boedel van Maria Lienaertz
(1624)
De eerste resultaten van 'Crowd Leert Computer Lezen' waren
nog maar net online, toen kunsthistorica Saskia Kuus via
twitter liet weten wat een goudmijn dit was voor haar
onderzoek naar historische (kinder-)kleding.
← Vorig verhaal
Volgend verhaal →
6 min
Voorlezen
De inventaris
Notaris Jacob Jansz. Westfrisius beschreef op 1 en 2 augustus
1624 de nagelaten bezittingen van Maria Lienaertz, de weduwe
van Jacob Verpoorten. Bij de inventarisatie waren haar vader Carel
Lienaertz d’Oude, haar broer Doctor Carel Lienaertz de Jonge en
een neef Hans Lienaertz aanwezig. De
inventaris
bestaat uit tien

To do → Return the text of each row above, line by line, with no changes.

Problem solution →
boedel van Maria Lienaertz
(1624)
De eerste resultaten van 'Crowd Leert Computer Lezen' waren
nog maar net online, toen kunsthistorica Saskia Kuus via
twitter liet weten wat een goudmijn dit was voor haar
onderzoek naar historische (kinder-)kleding.
← Vorig verhaal
Volgend verhaal →
6 min
Voorlezen
De inventaris
Notaris Jacob Jansz. Westfrisius beschreef op 1 en 2 augustus
1624 de nagelaten bezittingen van Maria Lienaertz, de weduwe
van Jacob Verpoorten. Bij de inventarisatie waren haar vader Carel
Lienaertz d’Oude, haar broer Doctor Carel Lienaertz de Jonge en
een neef Hans Lienaertz aanwezig. De
inventaris
bestaat uit tien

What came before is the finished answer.